Precisamos lutar contra o genocídio indígena com mais vigor!

A cultura autoritária enraizada em nosso país precisa ser enfrentada cotidianamente a partir dos locais de trabalho e cidadania em que atuamos. Aliás, começando por fazer ficar bem claro que a nossa condição de cidadania vem antes da condição de consumidor (nossa vida vai para além e para aquém do mercado). Isto porque a ideologia neoliberal deformou mentes e corações a tal ponto que muitos dos cidadãos não se veem como cidadãos, mas como meros consumidores (ou confundem o conceito de cidadania com o de consumidor) e pensam que a Lei maior que regula sua vida é o Código de Defesa do Consumidor, não a Constituição Federal, o Código Civil e o Código Penal etc., por exemplo.
Triste constatação cotidiana que fazemos até mesmo no interior dos sistemas escolares em que vemos educadores recomendando alunos e pais de alunos procurarem o Procon, ao invés do Ministério Público, ou o Ministério Público do Trabalho, por exemplo. Nada conhecem sobre o ordenamento jurídico brasileiro, nem sobre a hierarquia das instituições civis políticas e judiciárias e, portanto, suas concepções e práticas estão fechadas em um universo por demais estreito de pensamento e ação (por isto mesmo foram apelidados de "coxinhas" porque veem o mundo de modo muito pequeno). 

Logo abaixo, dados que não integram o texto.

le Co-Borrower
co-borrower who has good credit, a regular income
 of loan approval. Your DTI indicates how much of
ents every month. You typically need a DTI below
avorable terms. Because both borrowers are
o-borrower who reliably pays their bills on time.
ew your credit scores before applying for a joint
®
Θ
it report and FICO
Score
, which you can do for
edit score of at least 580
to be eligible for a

Entretanto, apesar deste universo pequeno de pensamento, são estes cidadãos (que nem sabem que são cidadãos antes de serem consumidores) os mais perigosos para darem a sustentação social a retrocessos ditatoriais como tivemos no século XX. Eles pouco se importam com os destinos das massas excluídas (para eles, os coxinhas, se elas são excluídas do mercado mais caro, o são apenas e por causa de sua própria incapacidade ou "falta de mérito" pessoal de vencer na vida; portanto, por culpa delas) e nem sonham com um Brasil mais includente (o que fazem é só reclamar de ter que conviver com este povo mais moreno, negro, mestiço, com "cara de pobre" e jeito de andar, se vestir e viver de periféricos; nos aeroportos, nos aviões, nos restaurantes de preços razoáveis, nas universidades federais e em shoppings centers mais elegantes, onde os seguranças de preto vão logo se agitando ao ver adolescentes que moram em favelas e congêneres entrarem).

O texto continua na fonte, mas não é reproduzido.